#### TASK
Pictures aside, can you reproduce the records word for word?

↓

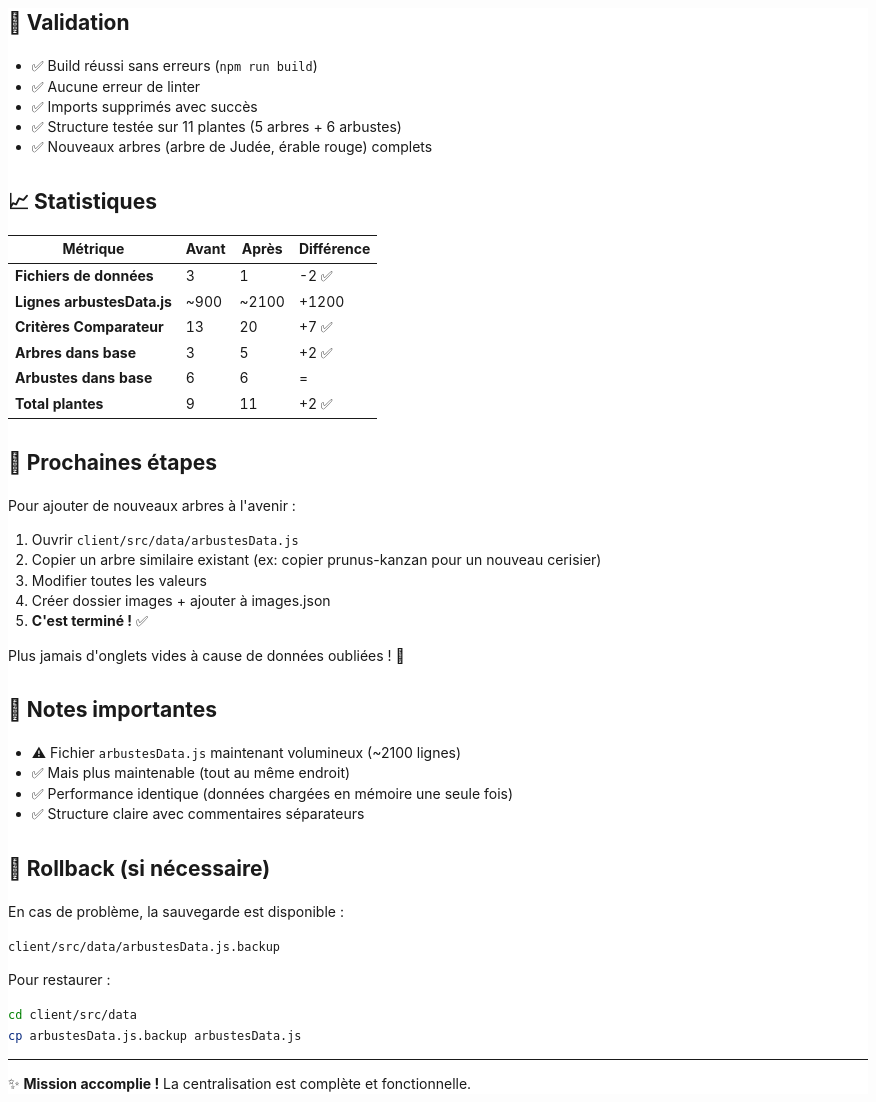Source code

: ## 🧪 Validation

- ✅ Build réussi sans erreurs (`npm run build`)
- ✅ Aucune erreur de linter
- ✅ Imports supprimés avec succès
- ✅ Structure testée sur 11 plantes (5 arbres + 6 arbustes)
- ✅ Nouveaux arbres (arbre de Judée, érable rouge) complets

## 📈 Statistiques

| Métrique | Avant | Après | Différence |
|----------|-------|-------|------------|
| **Fichiers de données** | 3 | 1 | -2 ✅ |
| **Lignes arbustesData.js** | ~900 | ~2100 | +1200 |
| **Critères Comparateur** | 13 | 20 | +7 ✅ |
| **Arbres dans base** | 3 | 5 | +2 ✅ |
| **Arbustes dans base** | 6 | 6 | = |
| **Total plantes** | 9 | 11 | +2 ✅ |

## 🚀 Prochaines étapes

Pour ajouter de nouveaux arbres à l'avenir :

1. Ouvrir `client/src/data/arbustesData.js`
2. Copier un arbre similaire existant (ex: copier prunus-kanzan pour un nouveau cerisier)
3. Modifier toutes les valeurs
4. Créer dossier images + ajouter à images.json
5. **C'est terminé !** ✅

Plus jamais d'onglets vides à cause de données oubliées ! 🎊

## 📝 Notes importantes

- ⚠️ Fichier `arbustesData.js` maintenant volumineux (~2100 lignes)
- ✅ Mais plus maintenable (tout au même endroit)
- ✅ Performance identique (données chargées en mémoire une seule fois)
- ✅ Structure claire avec commentaires séparateurs

## 🔧 Rollback (si nécessaire)

En cas de problème, la sauvegarde est disponible :
```
client/src/data/arbustesData.js.backup
```

Pour restaurer :
```bash
cd client/src/data
cp arbustesData.js.backup arbustesData.js
```

---

✨ **Mission accomplie !** La centralisation est complète et fonctionnelle.

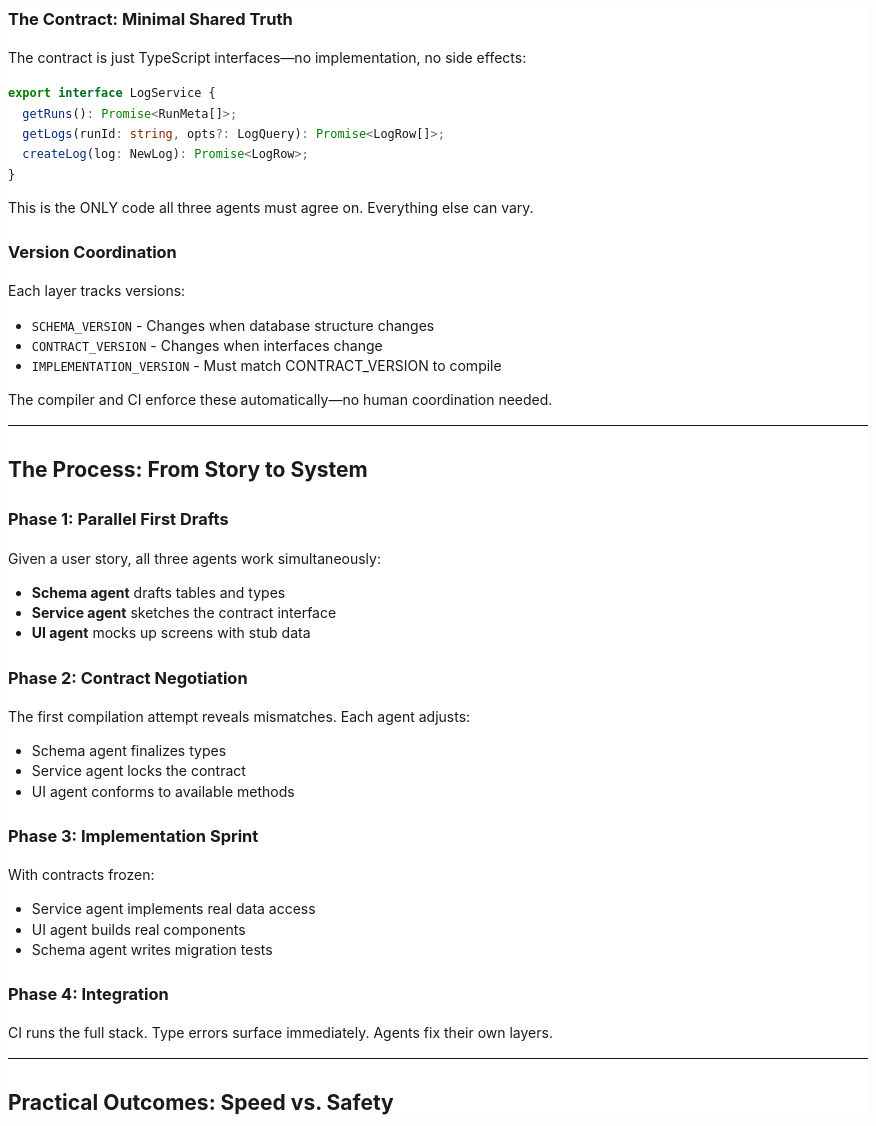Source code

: ### The Contract: Minimal Shared Truth

The contract is just TypeScript interfaces—no implementation, no side effects:

```typescript
export interface LogService {
  getRuns(): Promise<RunMeta[]>;
  getLogs(runId: string, opts?: LogQuery): Promise<LogRow[]>;
  createLog(log: NewLog): Promise<LogRow>;
}
```

This is the ONLY code all three agents must agree on. Everything else can vary.

### Version Coordination

Each layer tracks versions:
- `SCHEMA_VERSION` - Changes when database structure changes
- `CONTRACT_VERSION` - Changes when interfaces change  
- `IMPLEMENTATION_VERSION` - Must match CONTRACT_VERSION to compile

The compiler and CI enforce these automatically—no human coordination needed.

---

## The Process: From Story to System

### Phase 1: Parallel First Drafts
Given a user story, all three agents work simultaneously:
- **Schema agent** drafts tables and types
- **Service agent** sketches the contract interface
- **UI agent** mocks up screens with stub data

### Phase 2: Contract Negotiation
The first compilation attempt reveals mismatches. Each agent adjusts:
- Schema agent finalizes types
- Service agent locks the contract
- UI agent conforms to available methods

### Phase 3: Implementation Sprint
With contracts frozen:
- Service agent implements real data access
- UI agent builds real components
- Schema agent writes migration tests

### Phase 4: Integration
CI runs the full stack. Type errors surface immediately. Agents fix their own layers.

---

## Practical Outcomes: Speed vs. Safety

↑

#### OUTPUT FOR THIS TASK
Source code

: ## 🧪 Validation

- ✅ Build réussi sans erreurs (`npm run build`)
- ✅ Aucune erreur de linter
- ✅ Imports supprimés avec succès
- ✅ Structure testée sur 11 plantes (5 arbres + 6 arbustes)
- ✅ Nouveaux arbres (arbre de Judée, érable rouge) complets

## 📈 Statistiques

| Métrique | Avant | Après | Différence |
|----------|-------|-------|------------|
| **Fichiers de données** | 3 | 1 | -2 ✅ |
| **Lignes arbustesData.js** | ~900 | ~2100 | +1200 |
| **Critères Comparateur** | 13 | 20 | +7 ✅ |
| **Arbres dans base** | 3 | 5 | +2 ✅ |
| **Arbustes dans base** | 6 | 6 | = |
| **Total plantes** | 9 | 11 | +2 ✅ |

## 🚀 Prochaines étapes

Pour ajouter de nouveaux arbres à l'avenir :

1. Ouvrir `client/src/data/arbustesData.js`
2. Copier un arbre similaire existant (ex: copier prunus-kanzan pour un nouveau cerisier)
3. Modifier toutes les valeurs
4. Créer dossier images + ajouter à images.json
5. **C'est terminé !** ✅

Plus jamais d'onglets vides à cause de données oubliées ! 🎊

## 📝 Notes importantes

- ⚠️ Fichier `arbustesData.js` maintenant volumineux (~2100 lignes)
- ✅ Mais plus maintenable (tout au même endroit)
- ✅ Performance identique (données chargées en mémoire une seule fois)
- ✅ Structure claire avec commentaires séparateurs

## 🔧 Rollback (si nécessaire)

En cas de problème, la sauvegarde est disponible :
```
client/src/data/arbustesData.js.backup
```

Pour restaurer :
```bash
cd client/src/data
cp arbustesData.js.backup arbustesData.js
```

---

✨ **Mission accomplie !** La centralisation est complète et fonctionnelle.

Source code

: ### The Contract: Minimal Shared Truth

The contract is just TypeScript interfaces—no implementation, no side effects:

```typescript
export interface LogService {
  getRuns(): Promise<RunMeta[]>;
  getLogs(runId: string, opts?: LogQuery): Promise<LogRow[]>;
  createLog(log: NewLog): Promise<LogRow>;
}
```

This is the ONLY code all three agents must agree on. Everything else can vary.

### Version Coordination

Each layer tracks versions:
- `SCHEMA_VERSION` - Changes when database structure changes
- `CONTRACT_VERSION` - Changes when interfaces change  
- `IMPLEMENTATION_VERSION` - Must match CONTRACT_VERSION to compile

The compiler and CI enforce these automatically—no human coordination needed.

---

## The Process: From Story to System

### Phase 1: Parallel First Drafts
Given a user story, all three agents work simultaneously:
- **Schema agent** drafts tables and types
- **Service agent** sketches the contract interface
- **UI agent** mocks up screens with stub data

### Phase 2: Contract Negotiation
The first compilation attempt reveals mismatches. Each agent adjusts:
- Schema agent finalizes types
- Service agent locks the contract
- UI agent conforms to available methods

### Phase 3: Implementation Sprint
With contracts frozen:
- Service agent implements real data access
- UI agent builds real components
- Schema agent writes migration tests

### Phase 4: Integration
CI runs the full stack. Type errors surface immediately. Agents fix their own layers.

---

## Practical Outcomes: Speed vs. Safety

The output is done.